Many of these properties are already in a precarious financial condition. In testimony to the RGB and in various reports, affordable housing groups have documented the worsening financial condition of city-subsidized housing. It is being squeezed by rapidly increasing expenses and declining revenue.

Since COVID, expenses have consistently outpaced the 3% or 4% annual increases that the city typically requires to be budgeted for its subsidized housing. Average property insurance premiums, for example, increased by more than 40% over the past two years. Concurrently, rental incomes have failed to increase at the budgeted rate of 2% or 3%, and have often declined due to growing rental arrears and other factors.

A recent study published by the Association for Housing and Neighborhood Development, a coalition of more than 80 nonprofit housing groups, found that of the 112,000 units of city-subsidized housing that they could match with Department of Finance records, more than half were in the red, with expenses exceeding income. A prolonged rent freeze would only worsen the crisis, and undermine New York City’s four decades of investment in affordable housing. 

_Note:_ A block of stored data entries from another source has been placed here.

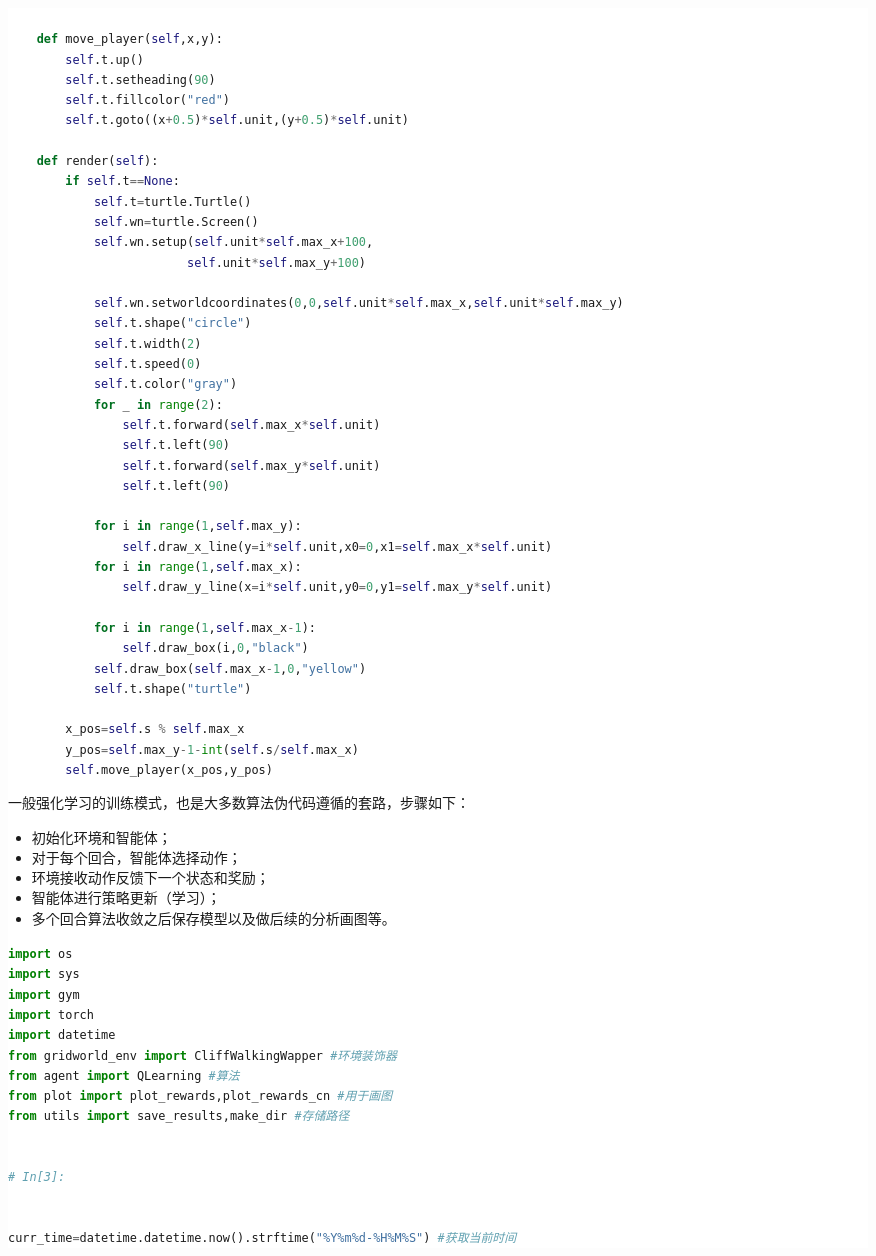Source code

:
 ```python
        
    def move_player(self,x,y):
        self.t.up()
        self.t.setheading(90)
        self.t.fillcolor("red")
        self.t.goto((x+0.5)*self.unit,(y+0.5)*self.unit)
        
    def render(self):
        if self.t==None:
            self.t=turtle.Turtle()
            self.wn=turtle.Screen()
            self.wn.setup(self.unit*self.max_x+100,
                         self.unit*self.max_y+100)
            
            self.wn.setworldcoordinates(0,0,self.unit*self.max_x,self.unit*self.max_y)
            self.t.shape("circle")
            self.t.width(2)
            self.t.speed(0)
            self.t.color("gray")
            for _ in range(2):
                self.t.forward(self.max_x*self.unit)
                self.t.left(90)
                self.t.forward(self.max_y*self.unit)
                self.t.left(90)
                
            for i in range(1,self.max_y):
                self.draw_x_line(y=i*self.unit,x0=0,x1=self.max_x*self.unit)
            for i in range(1,self.max_x):
                self.draw_y_line(x=i*self.unit,y0=0,y1=self.max_y*self.unit)
                
            for i in range(1,self.max_x-1):
                self.draw_box(i,0,"black")
            self.draw_box(self.max_x-1,0,"yellow")
            self.t.shape("turtle")
            
        x_pos=self.s % self.max_x
        y_pos=self.max_y-1-int(self.s/self.max_x)
        self.move_player(x_pos,y_pos)
```

一般强化学习的训练模式，也是大多数算法伪代码遵循的套路，步骤如下： 

- 初始化环境和智能体； 
- 对于每个回合，智能体选择动作； 
- 环境接收动作反馈下一个状态和奖励； 
- 智能体进行策略更新（学习）； 
- 多个回合算法收敛之后保存模型以及做后续的分析画图等。

```python
import os
import sys
import gym
import torch
import datetime
from gridworld_env import CliffWalkingWapper #环境装饰器
from agent import QLearning #算法
from plot import plot_rewards,plot_rewards_cn #用于画图
from utils import save_results,make_dir #存储路径


# In[3]:


curr_time=datetime.datetime.now().strftime("%Y%m%d-%H%M%S") #获取当前时间
```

The Case for Rent Subsidies

Mamdani rightly recognizes the city’s housing affordability crisis. Nearly half of all renters spend more than 30% of their income on housing, and more than a quarter spend more than 50%. When people are rent-burdened they struggle to afford food, clothes, health care, transportation, and other necessities and are too often an emergency away from becoming homeless.

But a rent freeze would do little to improve affordability for rent-burdened tenants. Instead, the city could increase its already large rent subsidy program (CityFHEPS) to enable more low-income tenants to afford their rent-stabilized homes. The city could also expand existing rent freeze programs for seniors and people with disabilities to include other low-income renters. These programs currently freeze the rent for elderly and disabled rent-stabilized tenants with incomes of less than $50,000 who spend more than 30% of their income on housing.

The city reduces the property taxes for the owners of these apartments to offset uncollected rent increases. Better yet, the city could redesign these programs to ensure that participants spend no more than 30% of their income on rent. These solutions would be costly, but unlike a rent freeze they would actually address the city’s housing affordability crisis and help maintain the physical and financial health of its rent-stabilized housing. 

There have been times when rent freezes were justified, but this is not one of them. Freezing the rent now, especially for multiple years in a row, would harm tenants and their homes.

Schwartz is the longest-serving member on the NYC Rent Guidelines Board and a professor of public and urban policy at the New School.